"""
Created on Fri Jul 12 2024 by Xinyu Liu

The implementation of PCA (Principal Component Analysis) algorithm.
PCA is a linear dimensionality reduction technique that can be utilized for extracting information from a high-dimensional space by projecting it into a lower-dimensional sub-space.
The goal of PCA is to find the directions (principal components) that maximize the variance in the data or minimizing the loss of linear projection.
"""

import numpy as np

class PCA:
    def __init__(self, n_components):
        self.n_components = n_components

    def fit(self, X):
        """
        params:
        X: (n, d) array
        """
        # Mean centering
        self.mean_ = np.mean(X, axis=0) #(d,)
        X = X - self.mean_ #(n, d)

        # Perform the singular value decomposition
        U, S, Vt = np.linalg.svd(X, full_matrices=False)
        self.components_ = Vt[:self.n_components] #(n_components, d)
        self.singular_values_ = S[:self.n_components] #(n_components,)

        # Compute the explained variance (use n_samples - 1 degree of freedom)
        self.explained_variance_ = self.singular_values_ ** 2 / (X.shape[0] - 1) #(n_components,)
        self.explained_variance_ratio_ = self.explained_variance_ / np.sum(self.explained_variance_)

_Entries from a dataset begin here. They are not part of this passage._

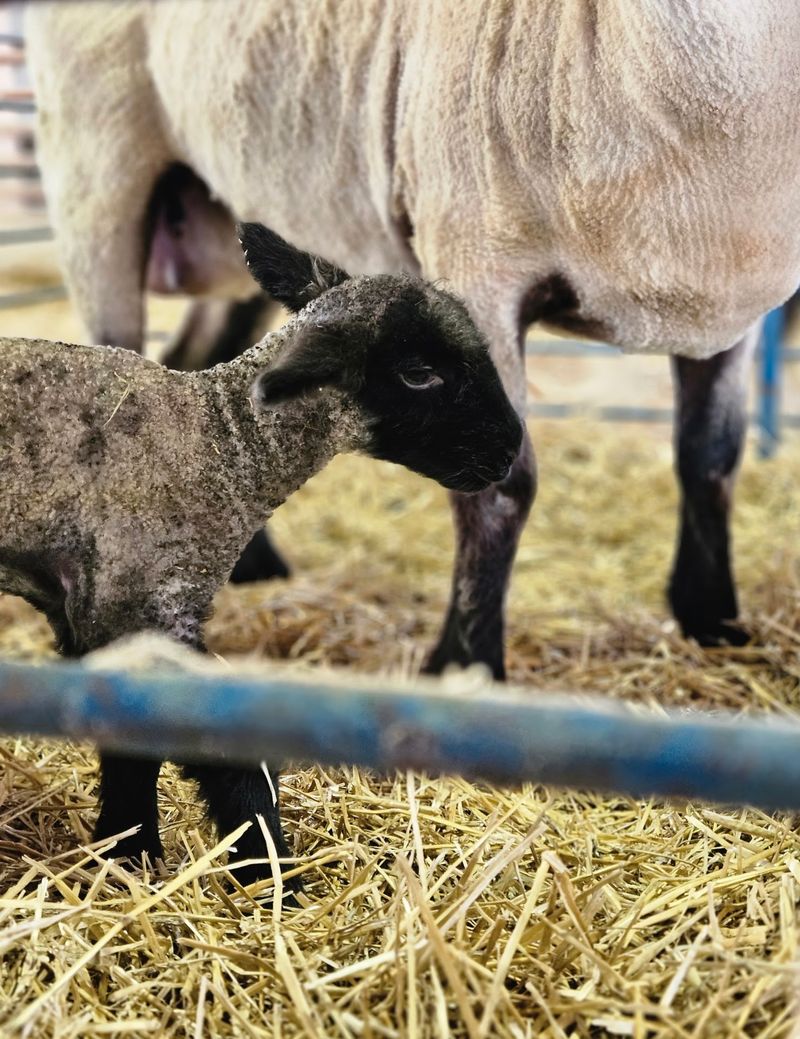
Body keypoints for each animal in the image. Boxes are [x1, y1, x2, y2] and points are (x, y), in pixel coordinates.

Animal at [0, 223, 523, 882]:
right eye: (419, 372)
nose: (512, 447)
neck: (223, 446)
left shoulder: (94, 609)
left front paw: (128, 853)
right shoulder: (139, 601)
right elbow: (189, 740)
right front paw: (239, 869)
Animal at [25, 1, 800, 674]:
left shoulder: (726, 309)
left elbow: (711, 458)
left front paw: (714, 621)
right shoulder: (479, 260)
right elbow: (502, 485)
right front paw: (466, 663)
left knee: (207, 368)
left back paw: (251, 564)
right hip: (98, 178)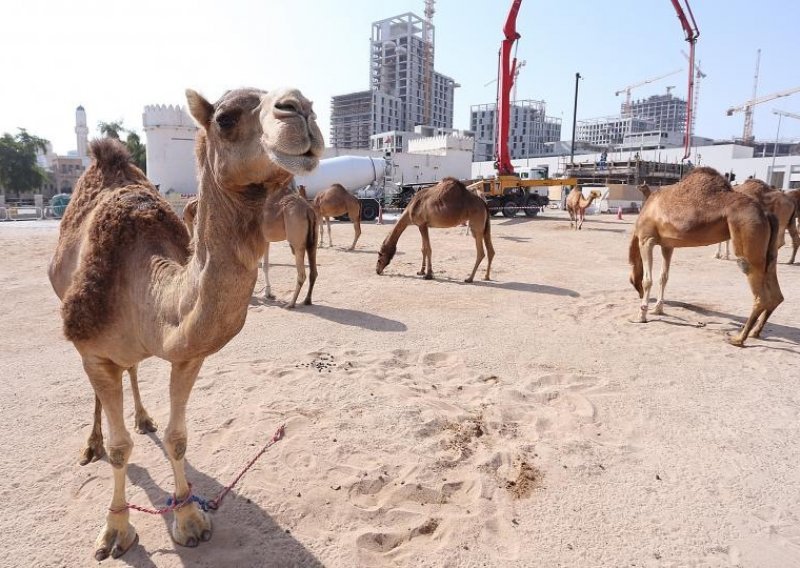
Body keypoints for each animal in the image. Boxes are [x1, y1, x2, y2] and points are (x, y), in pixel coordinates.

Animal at [184, 189, 318, 308]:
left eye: (187, 219)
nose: (190, 244)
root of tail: (308, 209)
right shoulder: (265, 241)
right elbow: (264, 266)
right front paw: (268, 293)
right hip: (312, 238)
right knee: (313, 270)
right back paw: (307, 300)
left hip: (296, 234)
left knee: (301, 272)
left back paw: (291, 304)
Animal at [628, 166, 784, 346]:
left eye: (631, 281)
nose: (638, 295)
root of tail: (766, 213)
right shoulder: (668, 245)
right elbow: (664, 277)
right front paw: (657, 309)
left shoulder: (646, 239)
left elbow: (648, 280)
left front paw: (641, 316)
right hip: (769, 251)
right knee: (776, 294)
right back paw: (755, 332)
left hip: (748, 235)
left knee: (759, 292)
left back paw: (738, 338)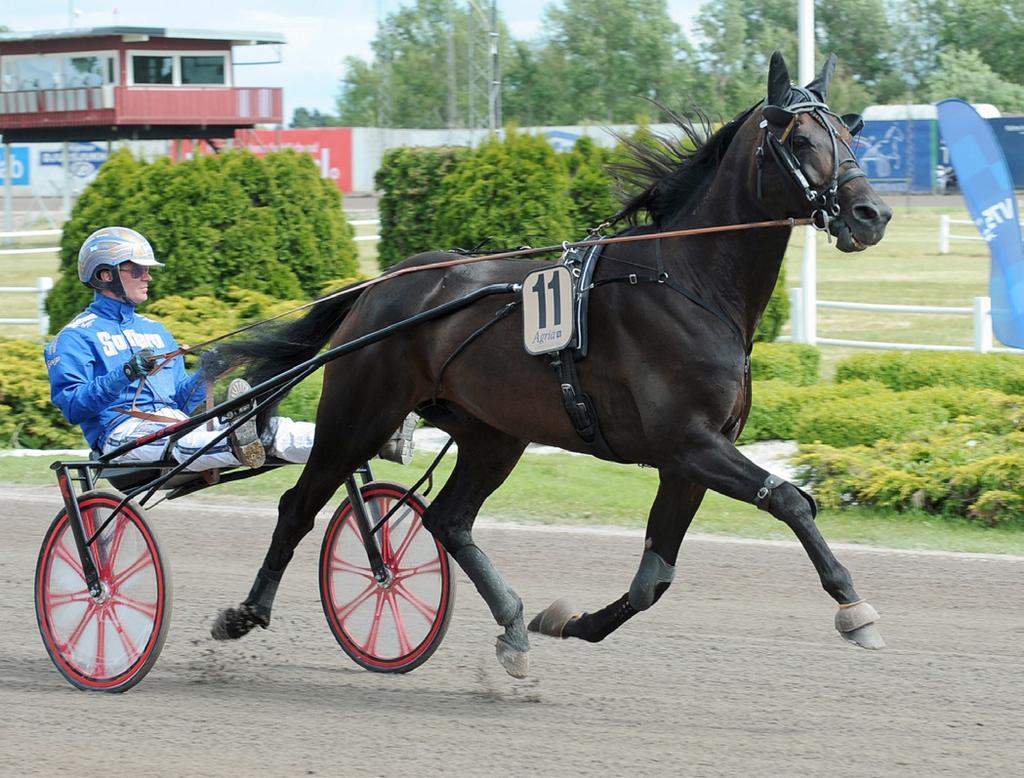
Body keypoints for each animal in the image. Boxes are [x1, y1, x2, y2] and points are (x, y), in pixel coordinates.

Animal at [214, 53, 888, 675]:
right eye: (800, 140)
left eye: (851, 136)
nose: (871, 215)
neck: (686, 281)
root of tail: (380, 285)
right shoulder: (689, 443)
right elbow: (792, 500)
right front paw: (853, 607)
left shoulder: (689, 460)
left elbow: (653, 579)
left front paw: (568, 621)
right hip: (359, 412)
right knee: (299, 505)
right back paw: (246, 612)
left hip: (492, 433)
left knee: (447, 520)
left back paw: (512, 624)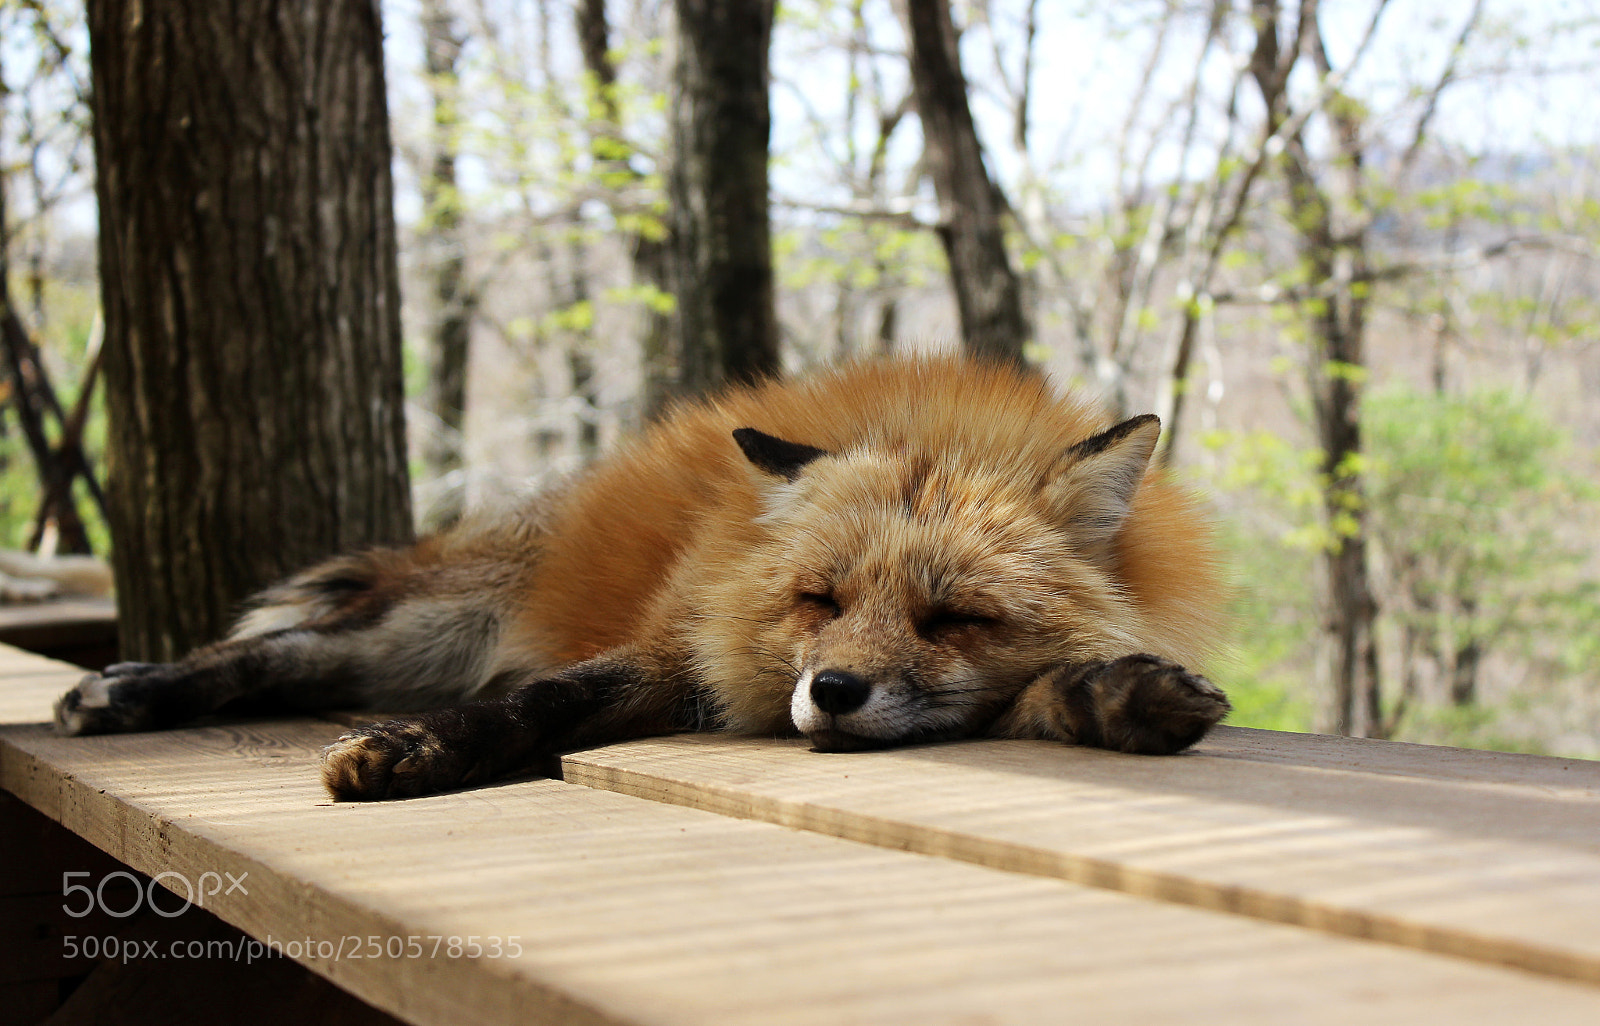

    def fit_transform(self, X):
        """
        params:
        X: (n, d) array
        return:
        X_new: (n, n_components) array
        """
        self.fit(X)
        return self.transform(X)

    def transform(self, X):
        """
        params:
        X: (n, d) array
        return:
        X_new: (n, n_components) array
        """
        X = X - self.mean_
        return np.dot(X, self.components_.T)
    
    def inverse_transform(self, X_new):
        """
        params:
        X_new: (n, n_components) array
        return:
        X: (n, d) array
        """
        return np.dot(X_new, self.components_) + self.mean_


if __name__ == "__main__":
    # Test PCA and compare with sklearn
    from sklearn.decomposition import PCA as PCA_sklearn
    X = np.array([[-1, -1], [-2, -1], [-3, -2], [1, 1], [2, 1], [3, 2]])
    pca = PCA(n_components=2)
    pca_sklearn = PCA_sklearn(n_components=2)

    pca.fit(X)
    pca_sklearn.fit(X)
    print(pca.explained_variance_ratio_)

    print(pca.transform(X))
    print(pca_sklearn.transform(X))